3. Наконец страсти по поводу зубной пасты несколько поутихли, и аудитория приступила к слушанию доклада Эрика Наймана (Калифорнийский университет, Беркли), носившего эффектное (особенно в контексте Банных чтений) название: «Литературная критика как отмывание быта»[96]. Доклад состоял из двух частей: в первой был дан анализ англо-американского «феминистического формализма» (преимущественно в работах о кино), во второй рассмотрена знаменитая статья «Искусство как прием», которой современная критика столь многим обязана, и те ошибки в толкованиях и цитатах, которые (сознательно или нет) допустил в ней Шкловский; так, его обращение с Л. Н. Толстым пародийно – в тыняновском смысле слова, – поскольку он доказывает свой тезис о занимательности искусства с помощью статьи Толстого «Что такое искусство?», весь пафос которой направлен против этой занимательности.
Настроения той части аудитории, что плохо знакома с феминистическим дискурсом и, по примеру неоднократно упоминавшихся докладчиком кинозрительниц, ерзала во время доклада на своих сиденьях, выразил Юрий Иосифович Левин, который попросил Наймана «в двух словах сформулировать его цель». Сам Найман ответил, что занимался деконструкцией, но текста не художественного, а критического, критику же деконструируют незаслуженно редко.
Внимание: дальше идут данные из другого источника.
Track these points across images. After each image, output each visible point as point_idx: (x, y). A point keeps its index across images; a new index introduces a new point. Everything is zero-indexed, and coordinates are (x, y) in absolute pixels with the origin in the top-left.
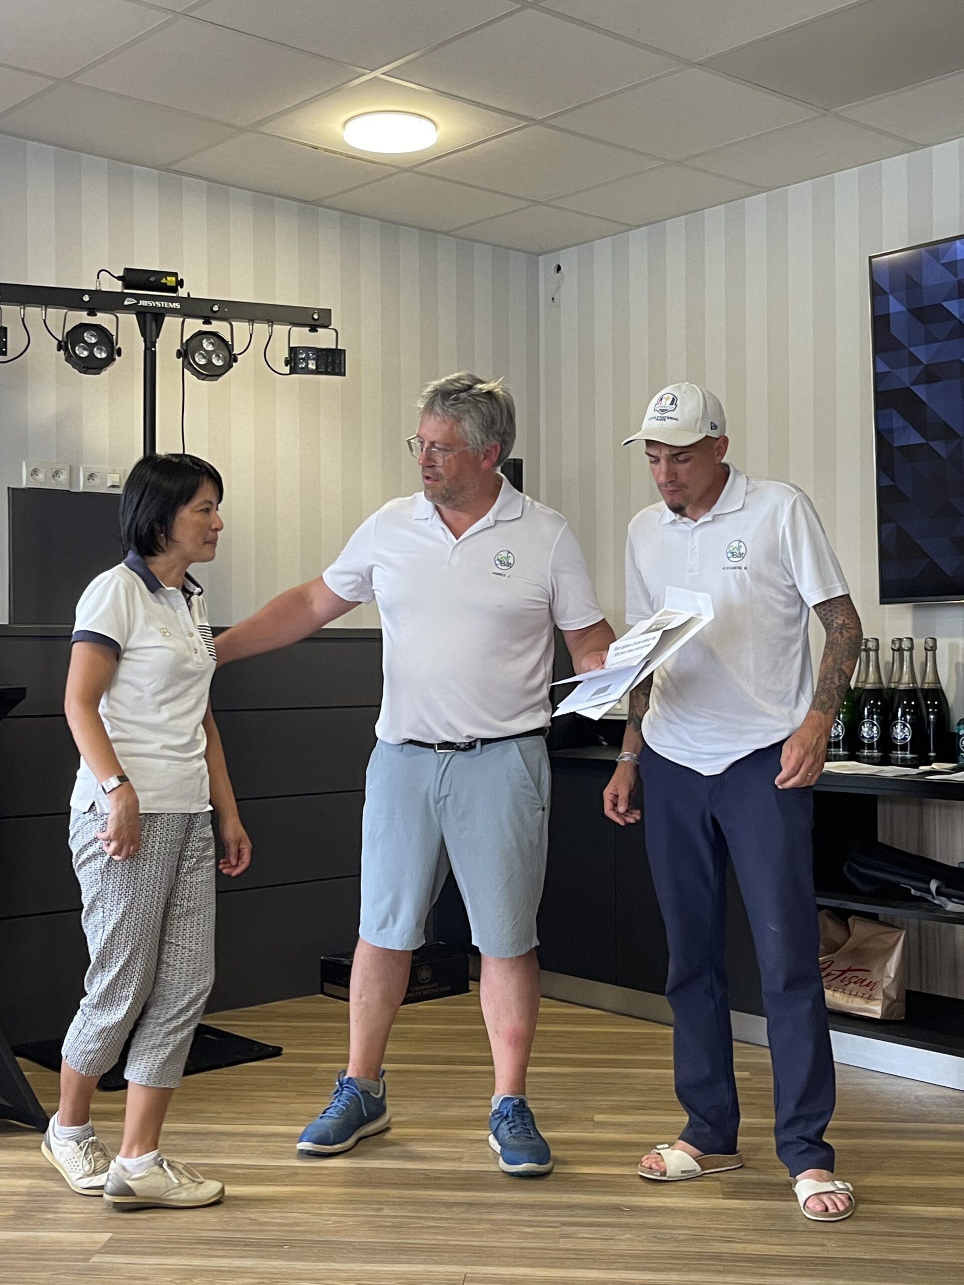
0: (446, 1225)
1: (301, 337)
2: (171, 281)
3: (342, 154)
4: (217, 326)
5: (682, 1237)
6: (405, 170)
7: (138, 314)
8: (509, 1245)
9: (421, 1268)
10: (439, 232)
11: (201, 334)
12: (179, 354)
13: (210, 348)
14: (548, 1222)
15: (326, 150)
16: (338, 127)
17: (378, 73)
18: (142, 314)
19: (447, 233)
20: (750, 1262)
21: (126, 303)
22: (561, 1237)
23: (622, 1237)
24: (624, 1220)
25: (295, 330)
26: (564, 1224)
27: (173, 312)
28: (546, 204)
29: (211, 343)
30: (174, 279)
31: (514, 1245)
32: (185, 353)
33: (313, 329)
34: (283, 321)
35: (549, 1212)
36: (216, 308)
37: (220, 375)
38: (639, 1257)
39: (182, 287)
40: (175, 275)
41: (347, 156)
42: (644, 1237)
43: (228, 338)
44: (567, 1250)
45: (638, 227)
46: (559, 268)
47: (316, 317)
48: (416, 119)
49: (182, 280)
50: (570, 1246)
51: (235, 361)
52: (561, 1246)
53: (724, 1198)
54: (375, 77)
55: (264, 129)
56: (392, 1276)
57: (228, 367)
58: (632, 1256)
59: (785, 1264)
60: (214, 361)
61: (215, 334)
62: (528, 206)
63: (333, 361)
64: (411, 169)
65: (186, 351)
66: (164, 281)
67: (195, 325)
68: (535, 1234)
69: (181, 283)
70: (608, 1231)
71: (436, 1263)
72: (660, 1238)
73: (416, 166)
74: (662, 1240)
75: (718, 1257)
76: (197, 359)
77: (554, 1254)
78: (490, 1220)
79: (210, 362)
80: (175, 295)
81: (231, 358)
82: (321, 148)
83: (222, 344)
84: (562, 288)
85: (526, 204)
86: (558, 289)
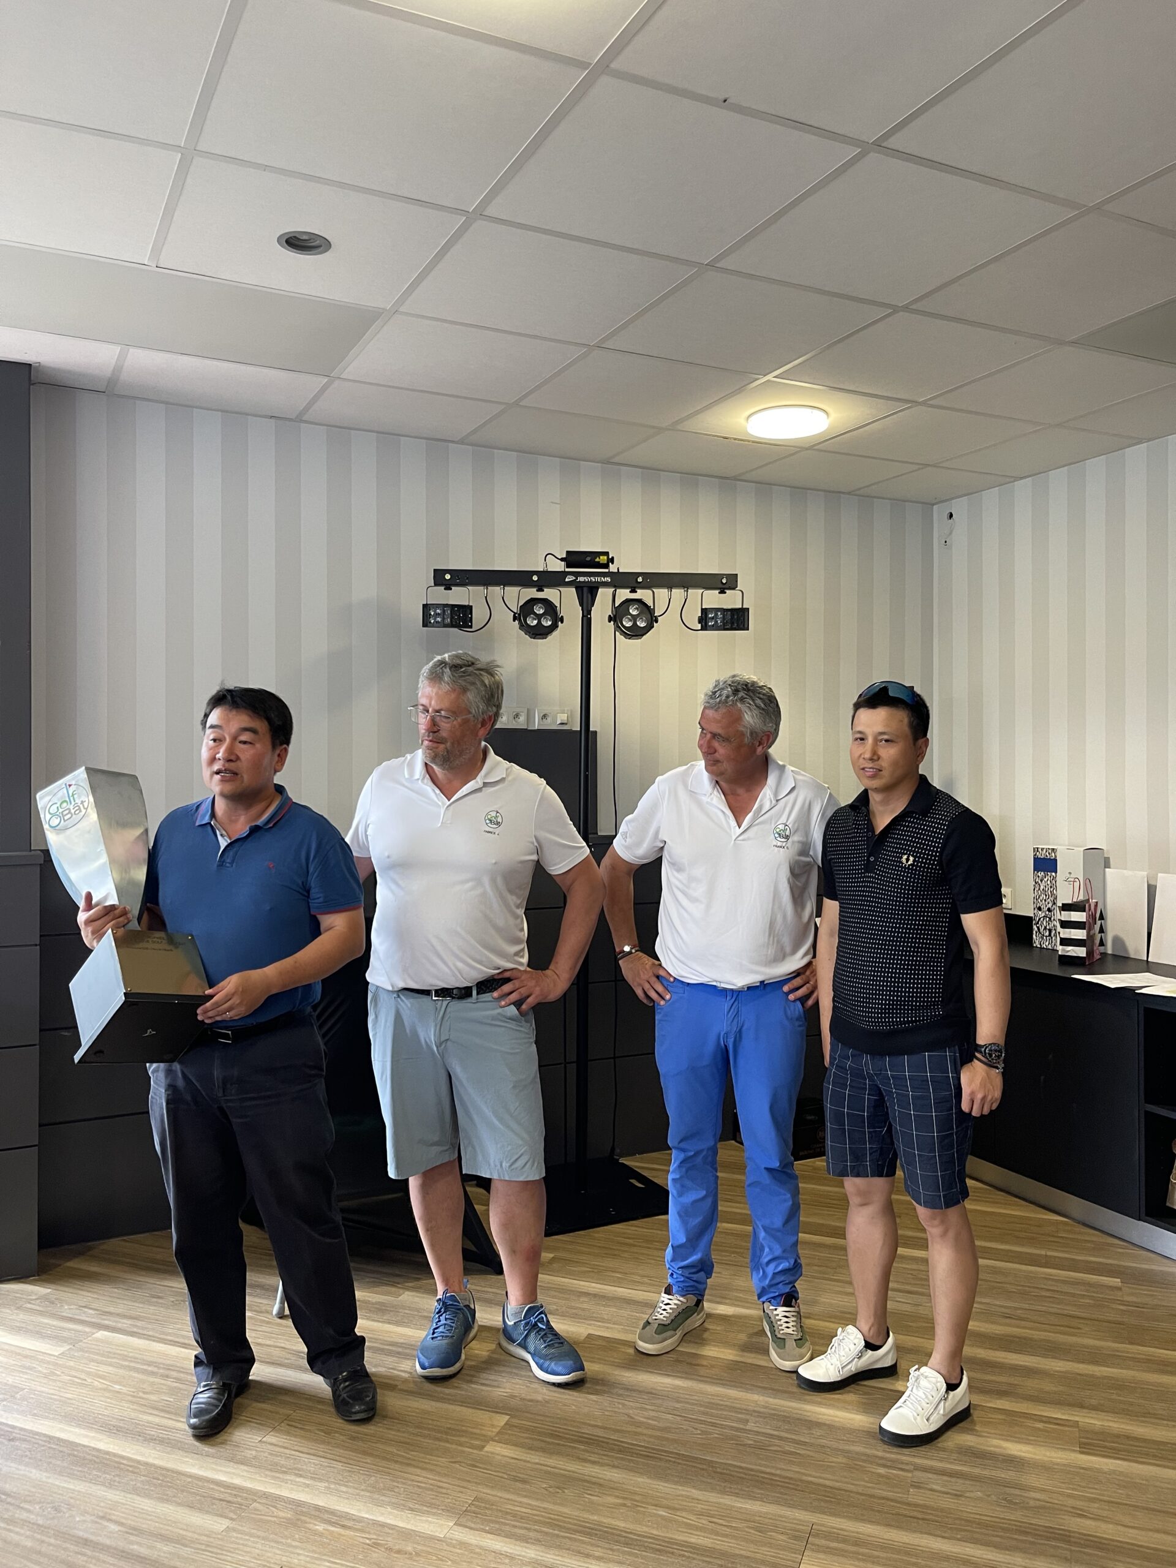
1: (713, 599)
2: (603, 559)
3: (749, 441)
4: (640, 594)
5: (1032, 1503)
6: (807, 449)
7: (577, 588)
8: (860, 1489)
10: (843, 493)
11: (628, 602)
12: (610, 619)
13: (635, 613)
15: (735, 439)
16: (741, 420)
17: (770, 377)
18: (579, 588)
19: (849, 493)
21: (567, 580)
22: (911, 1486)
23: (972, 1495)
24: (977, 1471)
25: (707, 593)
26: (916, 1468)
27: (605, 585)
28: (934, 466)
29: (636, 608)
30: (606, 557)
31: (865, 1490)
32: (615, 618)
33: (722, 592)
34: (696, 586)
36: (640, 579)
37: (643, 635)
38: (986, 1526)
39: (613, 563)
40: (607, 554)
41: (753, 442)
42: (994, 1498)
43: (650, 604)
44: (916, 1505)
45: (1022, 478)
46: (951, 516)
47: (724, 581)
48: (809, 410)
49: (613, 558)
50: (919, 1500)
51: (657, 622)
52: (911, 1499)
53: (1080, 1456)
54: (768, 381)
55: (679, 427)
57: (650, 627)
58: (980, 1524)
60: (638, 623)
61: (639, 601)
62: (919, 469)
63: (738, 619)
64: (811, 448)
65: (615, 616)
66: (597, 560)
67: (624, 594)
68: (888, 1476)
69: (612, 560)
70: (959, 1485)
71: (786, 1503)
73: (814, 445)
74: (1011, 1504)
76: (624, 623)
77: (902, 1510)
79: (635, 624)
80: (607, 570)
81: (653, 620)
82: (731, 438)
83: (645, 609)
84: (954, 533)
85: (917, 467)
86: (951, 533)
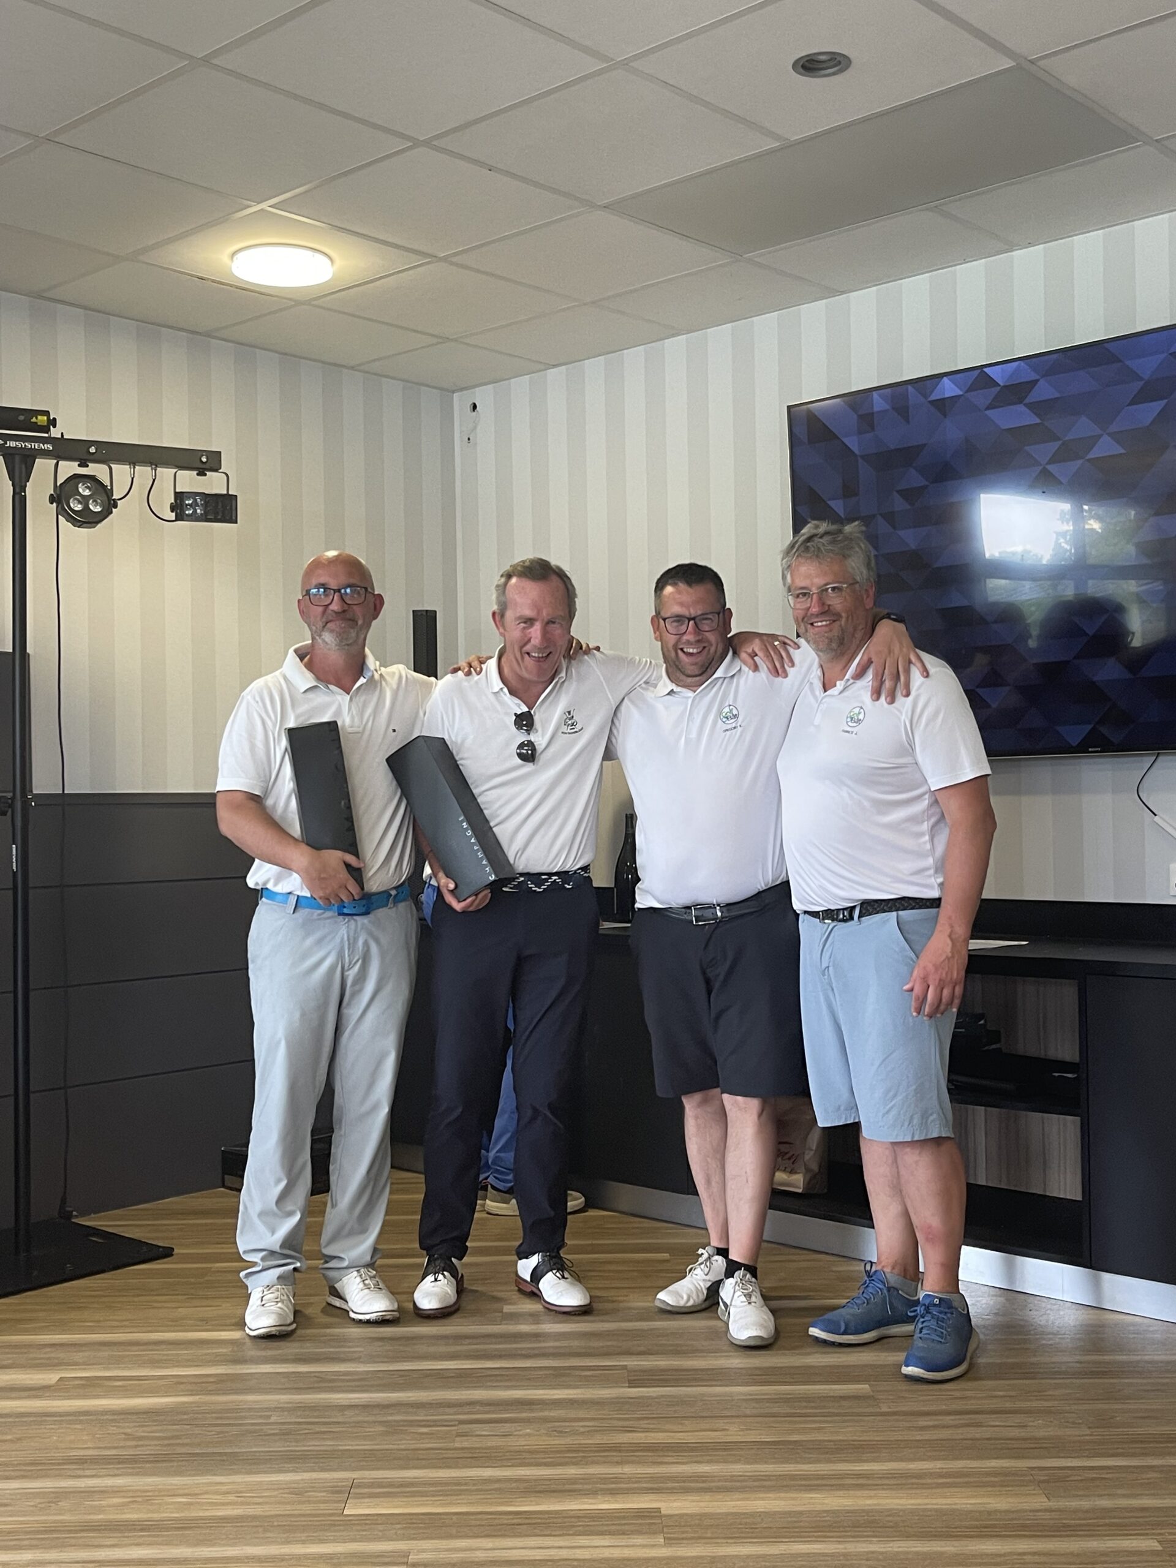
0: (338, 1429)
1: (188, 481)
2: (42, 420)
3: (231, 286)
4: (93, 469)
5: (582, 1430)
6: (303, 303)
7: (5, 456)
8: (403, 1447)
9: (307, 1476)
10: (346, 367)
11: (76, 477)
12: (52, 500)
13: (87, 493)
14: (446, 1421)
15: (214, 281)
16: (224, 258)
17: (264, 206)
18: (10, 457)
19: (352, 368)
20: (649, 1451)
22: (456, 1436)
23: (521, 1433)
24: (524, 1415)
25: (180, 473)
26: (462, 1422)
27: (45, 454)
28: (456, 340)
29: (87, 487)
30: (45, 418)
31: (408, 1446)
33: (202, 473)
34: (167, 464)
35: (448, 1410)
36: (93, 450)
37: (97, 522)
38: (538, 1452)
39: (54, 426)
40: (47, 413)
41: (237, 287)
42: (543, 1431)
43: (107, 482)
44: (463, 1449)
45: (555, 366)
46: (475, 407)
47: (204, 459)
48: (310, 253)
49: (55, 419)
50: (466, 1444)
51: (115, 506)
52: (457, 1445)
53: (629, 1387)
54: (262, 210)
55: (143, 258)
56: (276, 1486)
57: (106, 513)
58: (530, 1452)
59: (685, 1451)
60: (91, 507)
61: (92, 478)
62: (438, 343)
63: (224, 507)
64: (308, 302)
65: (59, 496)
66: (34, 420)
67: (69, 468)
68: (432, 1434)
69: (53, 422)
70: (507, 1427)
71: (323, 1470)
72: (561, 1432)
73: (315, 299)
74: (561, 1433)
75: (617, 1448)
76: (72, 505)
77: (450, 1454)
78: (385, 1422)
79: (86, 508)
80: (46, 435)
81: (110, 505)
82: (208, 279)
83: (100, 489)
84: (479, 428)
85: (435, 340)
86: (475, 428)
На помощь Найману пришел Владимир Андреевич Успенский, разъяснивший коллеге и сверстнику Левину, что доклад явился одним из этапов прогрессивного развития литературоведения: вначале в духе фрейдистского психоанализа автор описывал сексуальные переживания героев, затем критики стали описывать сексуальные переживания автора; наконец, пришел метакритик, произведший ту же операцию с критиком Шкловским (тут ехидный Дмитрий Бак предположил, что автор этих строк, присяжный летописец Банных чтений, увенчает эту пирамиду, исследовав аналогичные переживания участников чтений, но я ему на это отвечаю, как герой анекдота на вопрос о здоровье: «Не дождетесь!»). Резюмировал идею доклада Александр Иванов, сообщивший ошеломленной публике, что Найман осуществил политически корректную дефлорацию русского литературоведения, с чем сам Найман согласился, хотя высказал некоторое уточнение по поводу объекта дефлорации (не столько Шкловский, сколько кинокритикесса Малви).